N.B : Vous avez utilisé le terme « illusion de rationalité », ce qui est très frappant. Nassim Nicholas Taleb, l’auteur notamment du livre « Le Cygne Noir », y écrit : « la condition qui nous fait simplifier les choses est aussi celle qui nous incite à penser que le monde est moins aléatoire qu’il ne l’est réellement ». On a pu lire dans le New York Times, notamment, que PowerPoint provoquait une illusion de clarté et une impression de compréhension. Je parle dans mon livre de l’illusion simplificatrice. Est-ce à dire que vous êtes plutôt d’accord avec cette idée d’escroquerie et d’illusion que sous-entend PowerPoint?

D.W : Tout à fait. PowerPoint, c’est une illusion de rationalité, une illusion de simplification et une illusion d’universalité de la communication. C’est très anglo-saxon cette illusion de rationalité : on ne touche jamais à la profondeur de l’histoire, on reste en surface, en imaginant ensuite que les messages vont passer…C’est oublier que les civilisations ont des semelles de plomb, comme disait Rimbaud. Ce n’est pas parce qu’on se déguise tous de la même manière qu’on se comprend.

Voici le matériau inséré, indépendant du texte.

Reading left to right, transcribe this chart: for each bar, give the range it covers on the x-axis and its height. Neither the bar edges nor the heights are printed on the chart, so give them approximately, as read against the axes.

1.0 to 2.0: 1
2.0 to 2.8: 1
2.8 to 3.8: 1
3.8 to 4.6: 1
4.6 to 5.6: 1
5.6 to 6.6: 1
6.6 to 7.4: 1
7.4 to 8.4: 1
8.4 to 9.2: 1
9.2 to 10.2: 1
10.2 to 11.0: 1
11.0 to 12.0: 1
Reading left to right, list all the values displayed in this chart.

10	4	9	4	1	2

N.B : En l’occurrence, ici le costume 3 pièces c’est l’attaché-case, le portable et Powerpoint…

 D.W : Exactement. L’hégémonie de PowerPoint, au-delà d’un fait, est un véritable symptôme.

N.B : Tout à fait d’accord. D’ailleurs, étant donné cette hégémonie, on peut je crois affirmer que son influence est systématique, voire systémique. Peut-on alors penser que PowerPoint provoque des biais cognitifs, en émission comme en réception ?

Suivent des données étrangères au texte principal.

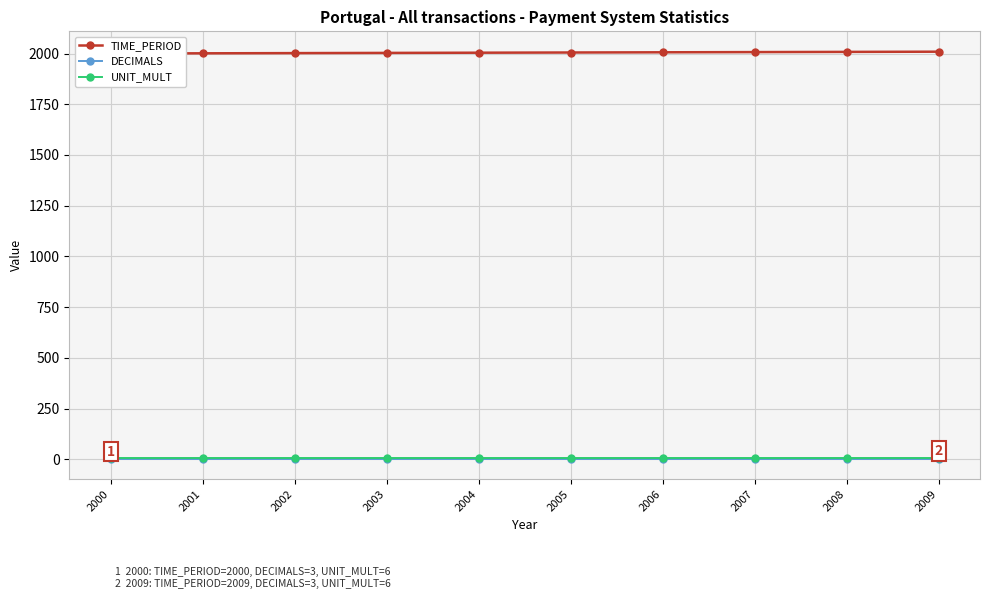

Which has a higher value, 2005 or 2008?

2008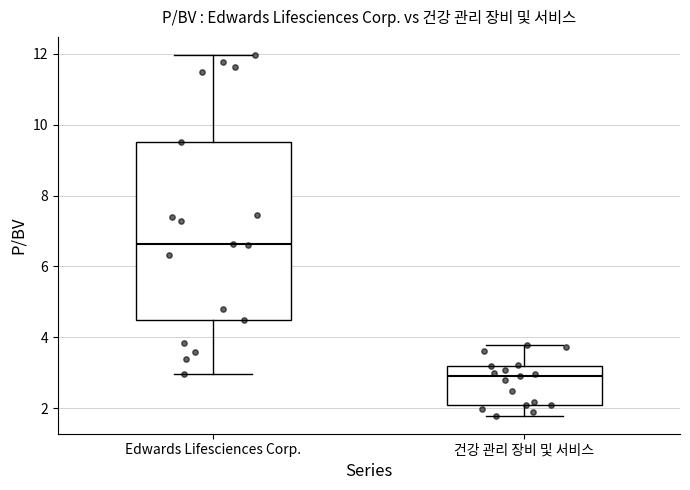

Reading left to right, read every box against the y-axis: the position of its median line, the range the box covers, and the ends of its whiskers. The values are not printed on the chart, so give them approximately, as read against the axis.

Edwards Lifesciences Corp.: median 6.6, box 4.4 to 9.6, whiskers 3.0 to 12.0
건강 관리 장비 및 서비스: median 3.0, box 2.2 to 3.2, whiskers 1.8 to 3.8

D.W : Je le pense. Aujourd’hui il y a un consensus pour dire que le monde est compliqué – ce qui est vrai. La logique de simplification de PowerPoint, en émission et en réception, provoque des mécanismes absolument inadaptés à cette complexité : on a l’impression que tout est simplifié, qu’on maitrise notre environnement…A ce titre, PowerPoint est une sorte de baguette magique. Pourtant, rien de rationnel dans une baguette magique…

N.B : Je vous avais promis de faire court vu votre planning serré, donc nous arrivons à la dernière question : Dominique, quel avenir pour les communications humaines dans ce monde technique qui est le nôtre aujourd’hui ?

D.W : L’idéologie technique va perdurer encore quelques temps, puis s’effondrer. Je vois deux raisons à cela : d’abord, il y aura des bugs énormes, qu’ils soient économiques, financiers ou autres…Ensuite, je pense que la génération qui aura été élevée au biberon de cette idéologie technique va engendrer une génération qui, en revanche, va prendre conscience de la folie de son héritage. L’effritement de cette idéologie sera je crois accompagnée d’une recherche de l’humain, car au final, notre usage immodéré de la technique n’est motivé par rien d’autre que par la recherche de l’humain…On remettra alors à la place qui est la leur ces outils technologiques : parfois utiles, parfois révolutionnaires, mais aussi parfois complètement inutiles. A mon sens, c’est de l’excès même de ces systèmes d’information et de ces technologies que viendra le retour de l’humain. Le plus tôt sera d’ailleurs le mieux, car cette domination idéologique provoque un dumping terrible des pays du Nord sur les pays du Sud, à qui l’on répète sans cesse qu’ils ne sont pas assez « équipés » en technologie. Et le problème, c’est que dans 20 ou 30 ans, lorsque les pays du Nord auront enfin compris l’inefficacité du tout- technologique, les pays du Sud, eux, seront alors au stade qui est le nôtre aujourd’hui. Et les incompréhensions qui en résulteront risquent d’être colossales.